Мы идем на север по Марэ. Через ворота можно разглядеть симпатичные ухоженные дворики. Какой-то мужик гонит стадо овец по мостовой. Другой тащит к себе в лавку голову сыра размером с колесо. Девушка с изумительной осанкой, в тускло-синем платье и с заколотыми на затылке светлыми кудрями, моет окна. В кофейне сидят мужчины, пьют кофе из фарфоровых пдошек и курят глиняные трубки. Амадей останавливается и с завистью смотрит на них.
— Идем, страдалец, — говорю я и тяну его за рукав. — Чем раньше у меня будут струны, тем раньше у тебя будет плошка тройного супер-пупер гранде капучино с дополнительным шотом эспрессо и прочими наворотами.
— А?..
— Проехали.
Мы продолжаем путь. В этом мире нет пластмассы, нет неоновых вывесок, нет выхлопов. Нет алюминиевых жалюзи и энергосберегающих ламп. Нет шумных туристов в футболках с надписью «МОИ ПРЕДКИ ВИДЕЛИ КАК ОТТЯПАЛИ ГОЛОВУ КОРОЛЮ А МНЕ ДОСТАЛАСЬ ТОЛЬКО ЭТА ДУРАЦКАЯ ФУТБОЛКА».
У фонтана стоит печальная женщина с чашкой в руке. Кожа да кости. К ее черному платью булавкой приколота сине-бело-красная ленточка. На земле у ног матери сидят двое тощих детей. На них больно смотреть.
— Солдатская вдова, — объясняет Амадей, и мы проходим мимо. Я оглядываюсь на женщину. Она что-то говорит детям и кажется совершенно живой, но я понимаю, что передо мной призрак. С той поры, как она жила в Париже, прошло двести лет и случилась еще куча войн и революций. И опять миллионы погибших. А те, кто выжил — как она, — все так же уверяют себя, что дело того стоило, что на смену смертям, потерям и беспорядкам придет какое-то светлое будущее. Что им еще остается?
— Жаль, у меня нет денег, я бы ей подал, — говорит Амадей.
— А у меня нет смелости. Я бы перед ней извинилась от имени будущего.
— За что?
— За то, что у нас все по-прежнему. Ты думаешь, что ваша Революция — кровавая резня? Это ты еще про Первую мировую войну не знаешь. А ведь она должна была стать самой последней и положить конец войнам вообще. Но вышло по-другому.

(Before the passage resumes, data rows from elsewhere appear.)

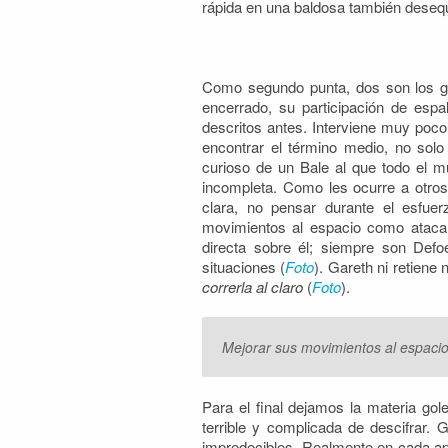
rápida en una baldosa también desequi
..
…..
Como segundo punta, dos son los gr
encerrado, su participación de espa
descritos antes. Interviene muy poco
encontrar el término medio, no solo
curioso de un Bale al que todo el m
incompleta. Como les ocurre a otro
clara, no pensar durante el esfue
movimientos al espacio como atacan
directa sobre él; siempre son Def
situaciones (
Foto
). Gareth ni retiene
correrla al claro
(
Foto
).
Mejorar sus movimientos al espacio 
Para el final dejamos la materia go
terrible y complicada de descifrar. 
impredecibles. Realmente en cada apa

Я пытаюсь ему рассказать о Первой мировой, потом о Второй, но танки и самолеты не укладываются у него в голове. Мы сворачиваем направо, на рю д'Анжу. Я снимаю куртку и завязываю ее на поясе. Светит солнце, на улице тепло, а я тащу тяжелую гитару и вся взмокла. Мне определенно не помешало бы принять душ. Волосы слипаются от грязи, и меня давно раздражает, как от меня пахнет потом. Но, слава богу, когда запахи достигают критической концентрации, их перестаешь чувствовать.

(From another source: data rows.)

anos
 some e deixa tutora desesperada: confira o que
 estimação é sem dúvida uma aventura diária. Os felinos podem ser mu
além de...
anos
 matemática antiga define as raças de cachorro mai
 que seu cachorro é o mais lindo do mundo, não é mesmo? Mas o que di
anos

Мы сворачиваем на безымянную улочку, такую узкую, что приходится идти боком. Амадей снова принимается расспрашивать меня про айпод. Ему интересно, почему большинство песен на английском. Я объясняю, что это самый расхожий в мире язык. Он отказывается верить: неужели люди могли предпочесть такой некрасивый язык французскому? Потом он вспоминает певца по имени Лед Зеппелин и хочет знать, что за инструмент издает такие странные звуки в композиции «Immigrant Song».